Plan 1: Sneak on before it takes off.
Obstacle: Armed baddies between you and the plane
Expectation: Run, shoot and fight your way through.
Surprise: You make it to the runway, but the plane it taking off faster than you can catch up to it.

Surprise: Your girlfriend shows up with a Jeep.
Plan 2: Still need to get on the plane!
Obstacle: It’s about to take off.
Expectation: Girlfriend will drive you to hop onto the plane’s wheel before it takes off.

Outcome: Expectation met

Plan 3: Hide out until the plane lands and you can save your friend.
Obstacle: Staying hidden.
Expectation: If I stay out of sight, I’ll be safe.
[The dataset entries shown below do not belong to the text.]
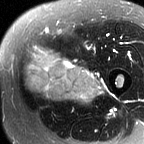
MRI of an extremity soft-tissue mass, one axial slice; position 22 of 60 along the scan axis; T2-weighted fat-saturated; MR volume resampled by the dataset authors to the PET/CT grid (not the native acquisition matrix); 3.27 mm slice thickness; 144 × 144 image matrix, field of view 141 × 141 mm. Female patient. From the clinical record (not read from this slice): histological type: pleiomorphic leiomyosarcoma; grade: intermediate; site of the primary tumour: left thigh.
Structures marked on this image (expert contour drawn on MRI and transferred to this co-registered scan by the dataset authors):
- gross tumour volume including surrounding oedema: box from (x=22, y=47) to (x=108, y=103) px
- gross tumour volume (mass): (x=24, y=47)–(x=99, y=102)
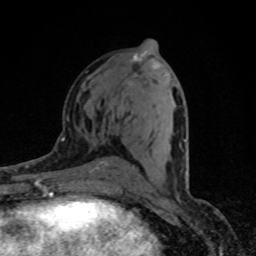
Breast MRI (dynamic contrast-enhanced), one axial slice. Slice 40 of 80 in the series (ordered by position). Cropped to one breast. Dynamic contrast-enhanced series, time point 2 of 8 at this slice position (early post-contrast). 1.5 T. TE 4.2 ms, TR 7 ms. 256 × 256 image matrix, field of view 145 × 145 mm. Female patient.
Annotated regions visible in this slice (semi-automatic segmentation, software-assisted and operator-edited):
- enhancing-tissue mask used for the functional tumour volume (all voxels passing the contrast-enhancement thresholds inside the analysis volume; usually the tumour): bounding box (x1, y1, x2, y2) in pixels: (121, 63, 187, 185)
Surprise: Mid flight you are found by a very large, angry man.

Plan 4: Knock guy out and hide.
Obstacle: Guy is frickin’ huge and won’t go down and wants to throw you out of the plane
Expectation: Use something bigger to defeat him

Outcome: You open a parachute of an airlift cargo crate and knock the guy out of the plane.

Surprise: The chute pulls out the crate, a truck and causes the plane to shift wildly.

Another surprise: You are blown out of the plane.

Another surprise: you snag the cargo netting of the crate barely attached to the plane.
Another surprise: You have to shoot your way passed baddies coming down the cargo netting to get you.
Plan 5: Shoot the baddies, climb your way back onto the plane.
Obstacle: Nut jobs with guns.
Expectation: It’s a game, so if I shoot well and fight well, I’ll make it.

Surprise: After killing the baddies, the cables holding the cargo to the plane snap and everything starts sliding off. You have to run up the moving cargo and jump to safety.
Expectation: If I make it, I take control of the plane and land.
Surprise: As soon as you reach the cargo hold, baddies start shooting at you.

Plan 6: Shoot, duck, cover and take over the plane.
Obstacle: More dudes with guns.
Expectation: With good skills I can take the plane.

Surprise: The ensuing gunfight causes a fire which ignites and explodes cargo leaving a gaping hole in the side of the plane.
Plan 7: Hold on for dear life and climb baby, climb! Take over the cockpit and save your life!
Obstacle: Gravity, air suction, damaged plane.
Expectation: These games are all about gun play and climbing. I can do this.
Surprise: You’re sucked out of the plane without a parachute.

How do you survive? Well, you’ll have to play the game to find out.

But this exciting sequence is a great example of making each plot twist up the stakes, increase the danger, surprise your audience and challenge the protagonist.